À huit mois du premier tour, Édouard Philippe, à la campagne souvent jugée timorée, tente de prendre un ascendant incontestable sur ses concurrents, Gabriel Attal dans le bloc central, Bruno Retailleau à droite. Quant à François Hollande, son refus de participer à la primaire concoctée par le PS, à laquelle concourt Raphaël Glucksmann, ne masque guère sa volonté de se poser en recours en fin d'année.

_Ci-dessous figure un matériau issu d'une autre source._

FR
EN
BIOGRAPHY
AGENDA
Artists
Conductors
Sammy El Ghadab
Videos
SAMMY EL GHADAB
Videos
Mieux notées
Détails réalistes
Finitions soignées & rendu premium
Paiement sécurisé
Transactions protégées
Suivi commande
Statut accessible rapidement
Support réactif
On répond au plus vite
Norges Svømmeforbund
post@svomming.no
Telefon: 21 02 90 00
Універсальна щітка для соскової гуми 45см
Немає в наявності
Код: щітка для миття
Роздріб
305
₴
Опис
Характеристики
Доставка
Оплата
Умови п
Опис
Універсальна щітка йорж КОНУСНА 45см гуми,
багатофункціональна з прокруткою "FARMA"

Dans ce cénacle du Laboratoire de la République, où les "extrêmes" RN et LFI sont proscrits --le député RN de l'Yonne Julien Odoul est tout de même venu écouter le Premier ministre Sébastien Lecornu--, les débats sont policés et la volonté de se rejoindre après la présidentielle est manifeste. Dans la matinée, l'ancien Premier ministre socialiste Bernard Cazeneuve a évoqué une "coalition des engagés" qui aurait vocation à se retrouver sur l'essentiel une fois passée l'élection présidentielle.

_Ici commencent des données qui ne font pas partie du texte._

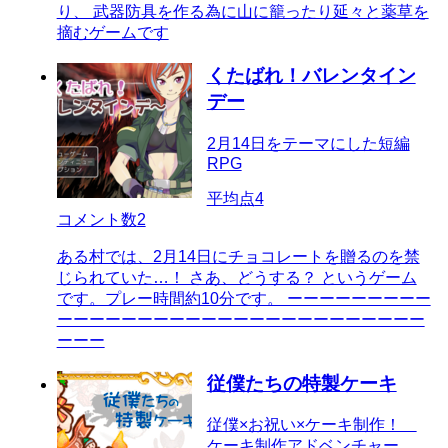
り、 武器防具を作る為に山に籠ったり延々と薬草を
摘むゲームです
くたばれ！バレンタイン
デー
2月14日をテーマにした短編
RPG
平均点
4
コメント数
2
ある村では、2月14日にチョコレートを贈るのを禁
じられていた…！ さあ、どうする？ というゲーム
です。プレー時間約10分です。 ーーーーーーーーー
ーーーーーーーーーーーーーーーーーーーーーーー
ーーー
従僕たちの特製ケーキ
従僕×お祝い×ケーキ制作！
ケーキ制作アドベンチャー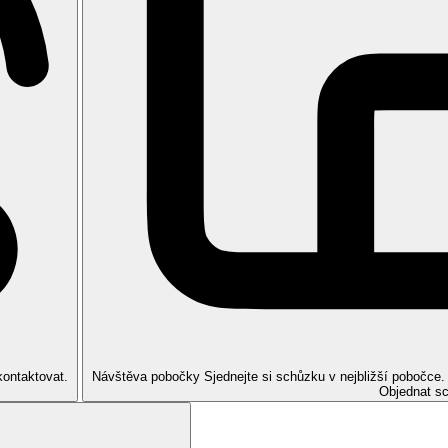
 za poplatek.
h možností v docházkové vzdálenosti od hotelu.
kontaktovat.
Návštěva pobočky
Sjednejte si schůzku v nejbližší pobočce
Objednat s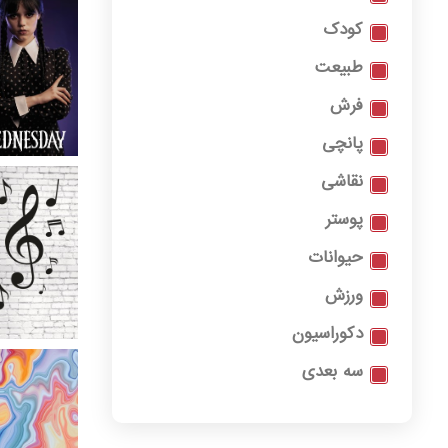
کودک
طبیعت
فرش
پانچی
نقاشی
پوستر
حیوانات
ورزش
دکوراسیون
سه بعدی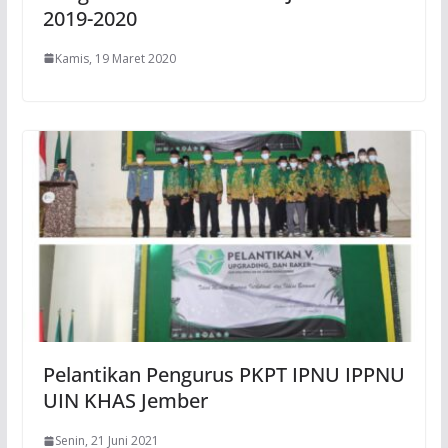
2019-2020
Kamis, 19 Maret 2020
Pelantikan Pengurus PKPT IPNU IPPNU
UIN KHAS Jember
Senin, 21 Juni 2021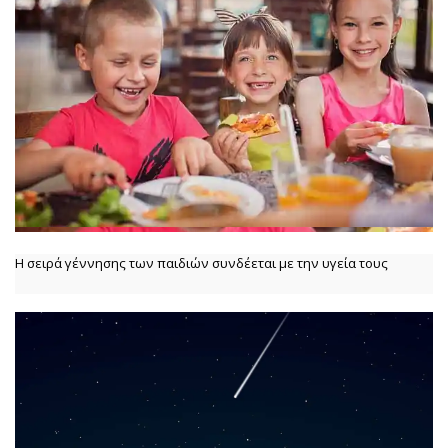
Η σειρά γέννησης των παιδιών συνδέεται με την υγεία τους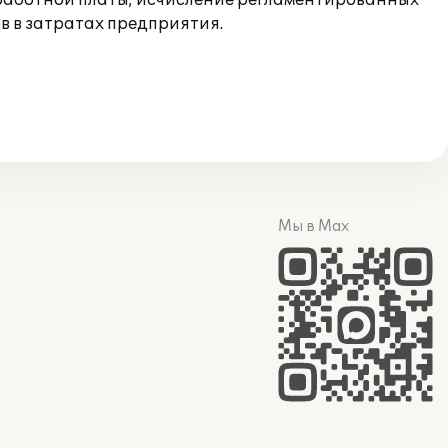
аработной платы; исчисление регламентированных
в в затратах предприятия.
Мы в Max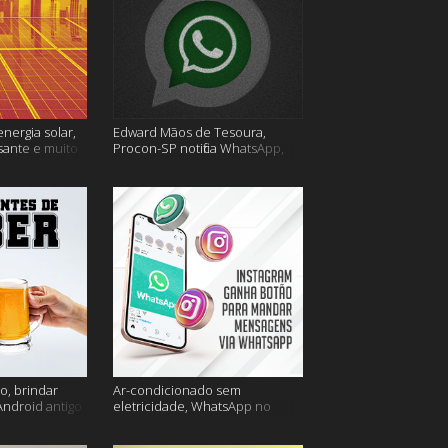
energia solar,
Edward Mãos de Tesoura,
sante e muito
Procon-SP notifica WhatsApp,
Uber Flash Moto e mais
o, brindar
Ar-condicionado sem
Android antigo
eletricidade, WhatsApp no
is
Instagram, horário de verão e
muito mais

Sur l'état financier de la France, le consensus règne. Ce qui guette la France, "c'est le lent étouffement ou le choc brutal", plante Édouard Philippe.

François Hollande à Sens dans l'Yonne le 29 août 2026

François Hollande à Sens dans l'Yonne le 29 août 2026

ROMEO BOETZLE - AFP

"Ce n'est pas un problème de gauche ou de droite, c'est un problème de place de la France", renchérit François Hollande.

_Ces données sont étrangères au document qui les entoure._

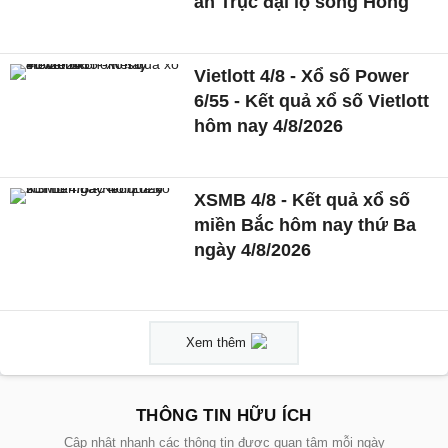
án Trục đại lộ sông Hồng
Vietlott 4/8 - Xổ số Power
6/55 - Kết quả xổ số Vietlott
hôm nay 4/8/2026
XSMB 4/8 - Kết quả xổ số
miền Bắc hôm nay thứ Ba
ngày 4/8/2026
Xem thêm
THÔNG TIN HỮU ÍCH
Cập nhật nhanh các thông tin được quan tâm mỗi ngày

Mais pour l'ancien président, "il faut dire la vérité: il y aura une augmentation des prélèvements", en particulier sur les plus fortunés, après dix ans de "baisses d'impôts inconsidérées" et non financées. Hausse de fiscalité qui contribuera pour moitié, explique M. Hollande, au redressement budgétaire, l'autre se faisant par des économies.

-"Réponse" de Hollande en décembre-

Voilà "la pente traditionnelle du débat public français", qui aboutit à "augmenter les impôts", rétorque Édouard Philippe. Pour le maire du Havre, "on peut aussi essayer de diminuer la dépense", particulièrement la dépense sociale "qui n'est plus soutenable".

Pour le candidat Horizons, la "priorité", c'est "l'intérêt des actifs". "L'enjeu de la présidentielle c'est: qu'est-ce qu'on fait pour la jeunesse, précisément parce que nous sommes une société qui vieillit?", estime de son côté, comme en 2012, l'ancien président socialiste.

Près de dix ans après l'accession au pouvoir d'Emmanuel Macron et de son "en même temps", l'effacement du clivage droite-gauche a "affaibli le débat politique", juge M. Hollande. Ce que ne démentira pas son interlocuteur, "homme de droite" qui entend "rassembler la droite et le centre".

Ciblés tous les deux: "les extrêmes", RN comme LFI, qui "ont besoin l'un de l'autre", juge l'ancien président qui entend "s'adresser aux électeurs" et faire en sorte que les Français puissent "s'unir sur l'essentiel".

"Qui peut être contre?", ironise Édouard Philippe. Mais "cette rupture avec LFI", "vous ne l'avez pas pratiquée" lors des législatives de 2024 qui ont vu M. Hollande revenir à l'Assemblée, appuie-t-il, sous les applaudissements de la salle.

Édouard Philippe samedi à Sens dans l'Yonne le 29 août 2026

Édouard Philippe samedi à Sens dans l'Yonne le 29 août 2026

ROMEO BOETZLE - AFP

"La dissolution a abouti à ce que déjà, le risque d'une victoire du Rassemblement national ait été présent. Ce qui a justifié à un moment de trouver des investitures communes et à qui justifié aussi le Front républicain. Et vous avez vous aussi appelé, votre parti, à voter pour des candidats qui pouvaient être du Nouveau Front populaire", a rétorqué le député socialiste de Corrèze.

L'ambiance est bon enfant. Édouard Philippe élude les questions sur Gabriel Attal. Ironise sur celui "qui n'ose pas dire" qu'il est candidat. La salle se gondole. "Est-ce que je peux être utile à moment donné ? (...) J'attendrais le mois de décembre pour vous donner la réponse", explique François Hollande pour qui une chose est sûre, "la présidence qui concentre tous les pouvoirs" façon Emmanuel Macron, "c'est terminé".